Work to be completed: Please reproduce the lines from the one containing "7: (470, 372)" through the end of the data below exactly as they stand, and omit all pictures.

Extracted data entries
..............................
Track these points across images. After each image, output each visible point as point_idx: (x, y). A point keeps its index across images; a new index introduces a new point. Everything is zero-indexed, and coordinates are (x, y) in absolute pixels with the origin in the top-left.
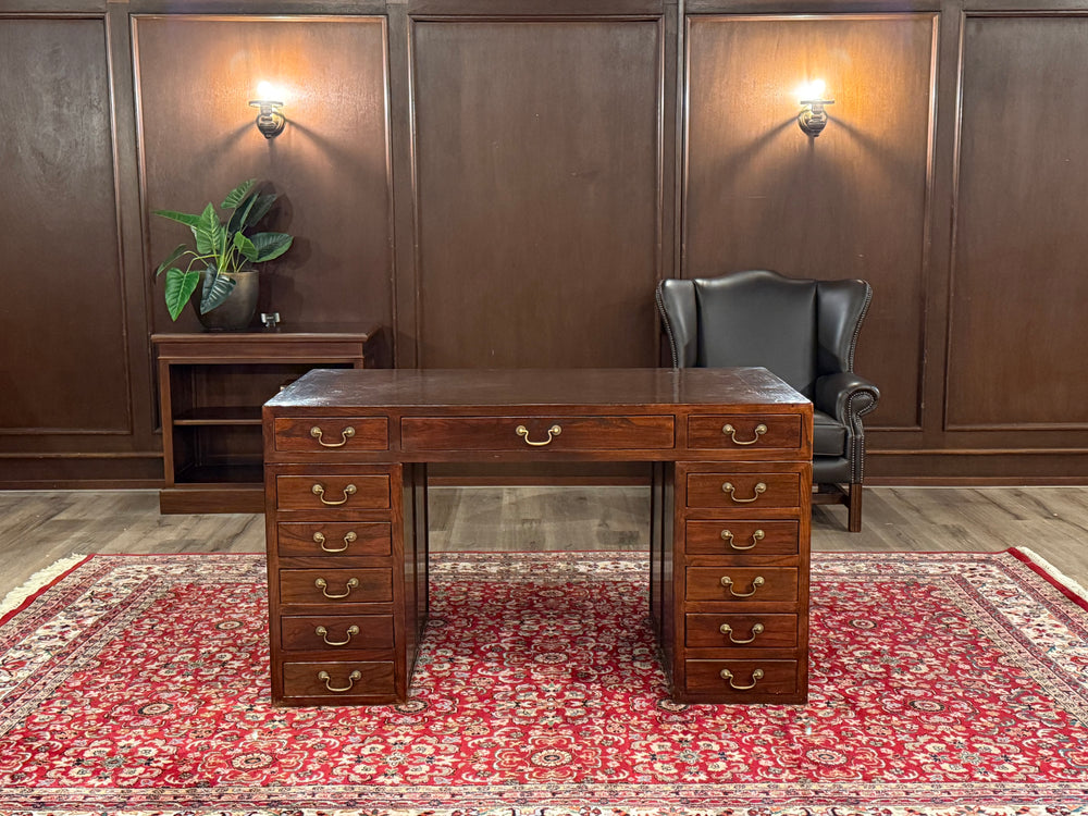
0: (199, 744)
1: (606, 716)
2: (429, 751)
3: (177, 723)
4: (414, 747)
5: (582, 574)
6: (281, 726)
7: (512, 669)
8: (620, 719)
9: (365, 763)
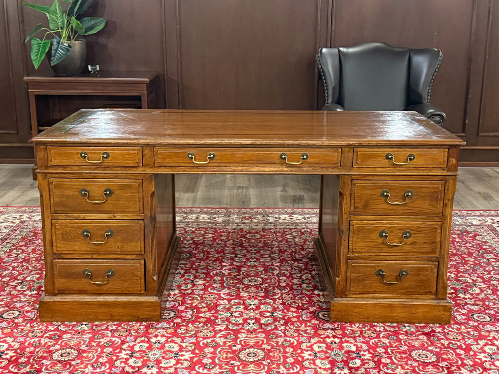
0: (34, 342)
1: (286, 324)
2: (176, 348)
3: (22, 325)
4: (167, 345)
5: (271, 223)
6: (86, 328)
7: (229, 288)
8: (294, 326)
9: (135, 357)
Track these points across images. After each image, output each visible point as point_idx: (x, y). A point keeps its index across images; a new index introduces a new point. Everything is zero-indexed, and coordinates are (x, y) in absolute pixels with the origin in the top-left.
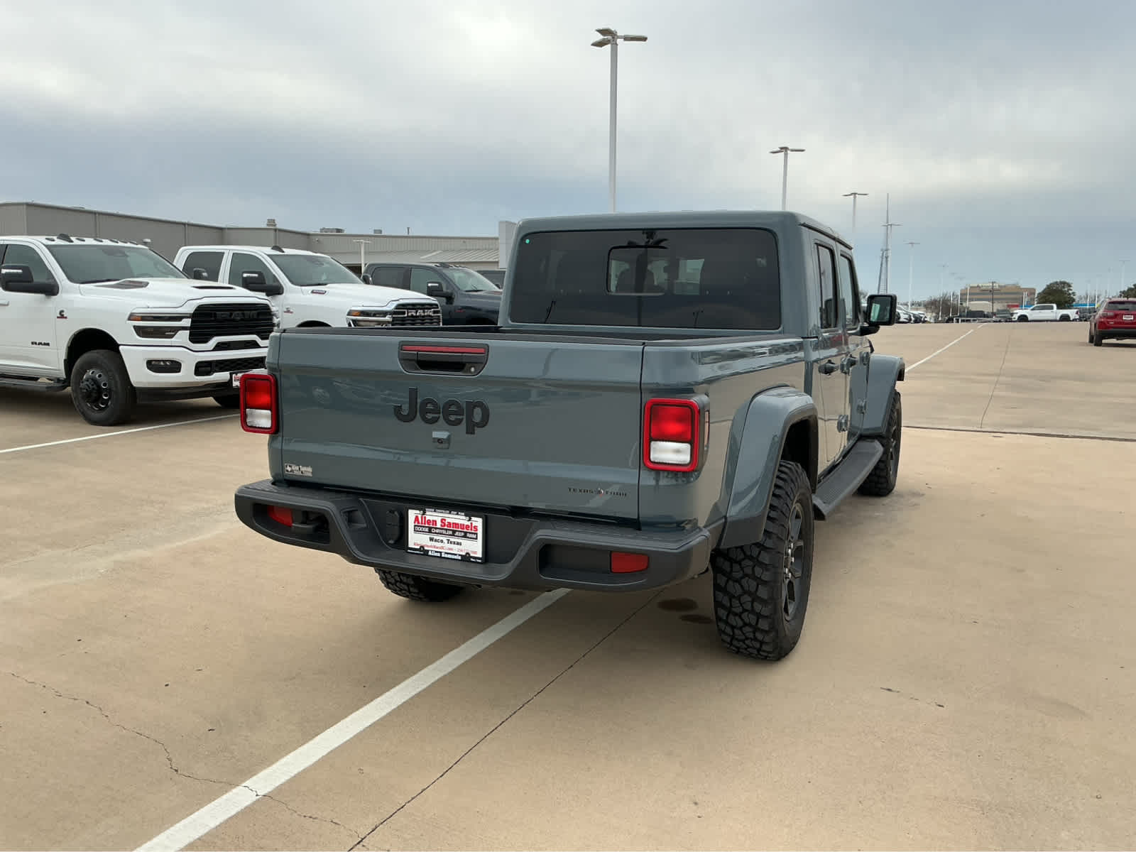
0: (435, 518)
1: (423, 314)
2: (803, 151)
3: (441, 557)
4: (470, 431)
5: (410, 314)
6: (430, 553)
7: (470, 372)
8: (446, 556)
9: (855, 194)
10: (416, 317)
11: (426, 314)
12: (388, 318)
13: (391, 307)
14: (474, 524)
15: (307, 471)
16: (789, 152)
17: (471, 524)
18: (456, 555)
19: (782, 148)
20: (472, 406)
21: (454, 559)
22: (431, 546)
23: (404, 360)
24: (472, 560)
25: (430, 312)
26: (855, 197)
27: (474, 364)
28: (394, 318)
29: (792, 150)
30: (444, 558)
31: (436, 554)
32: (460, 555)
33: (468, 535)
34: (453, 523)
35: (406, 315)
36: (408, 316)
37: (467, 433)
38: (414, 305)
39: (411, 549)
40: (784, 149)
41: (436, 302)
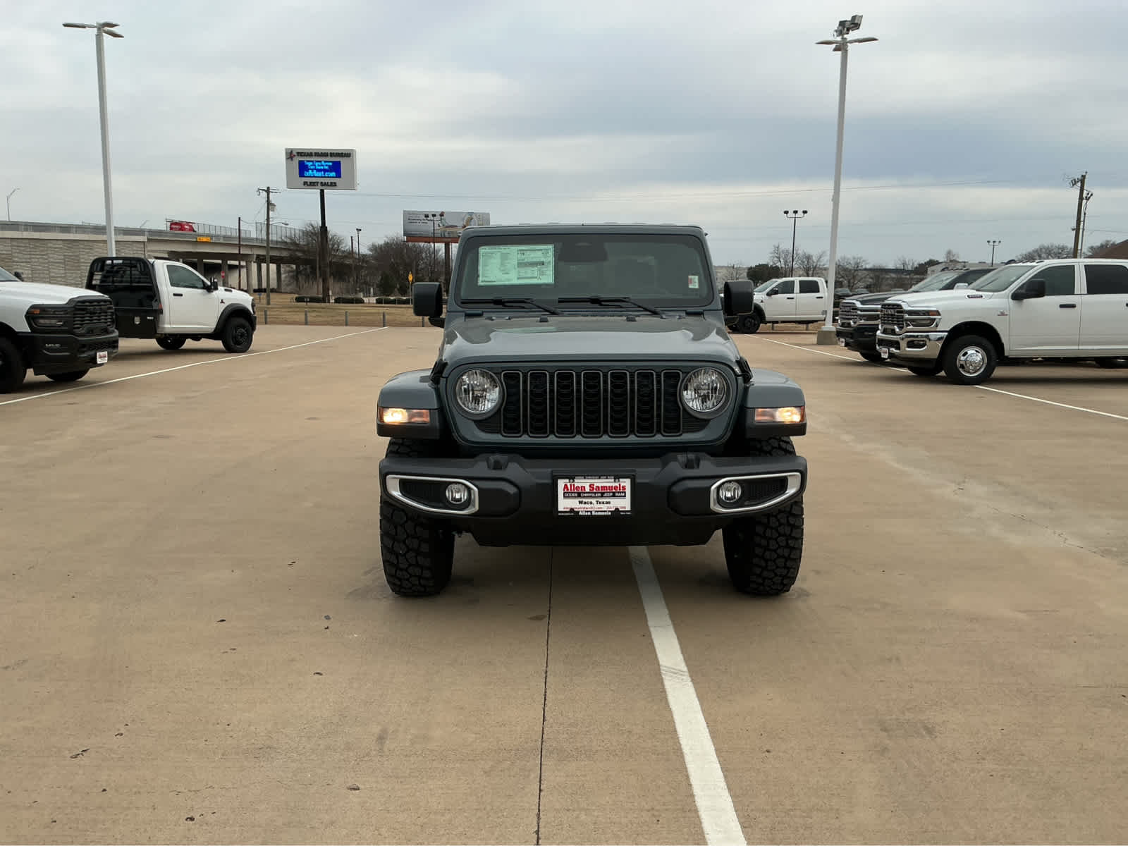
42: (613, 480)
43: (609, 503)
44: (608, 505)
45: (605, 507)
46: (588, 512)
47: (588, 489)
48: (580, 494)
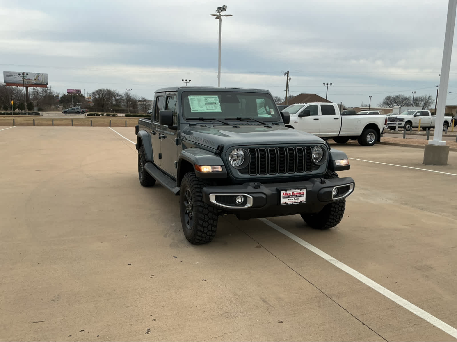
..............................
Solved problem:
7: (470, 372)
8: (446, 556)
9: (855, 194)
10: (416, 317)
11: (426, 314)
12: (388, 318)
13: (391, 307)
14: (474, 524)
15: (307, 471)
16: (789, 152)
17: (471, 524)
18: (456, 555)
19: (782, 148)
20: (472, 406)
21: (454, 559)
22: (431, 546)
23: (404, 360)
24: (472, 560)
25: (430, 312)
26: (855, 197)
27: (474, 364)
28: (394, 318)
29: (792, 150)
30: (444, 558)
31: (436, 554)
32: (460, 555)
33: (468, 535)
34: (453, 523)
35: (406, 315)
36: (408, 316)
37: (467, 433)
38: (414, 305)
39: (411, 549)
40: (784, 149)
41: (436, 302)
42: (613, 480)
43: (609, 503)
44: (608, 505)
45: (605, 507)
46: (588, 512)
47: (588, 489)
48: (580, 494)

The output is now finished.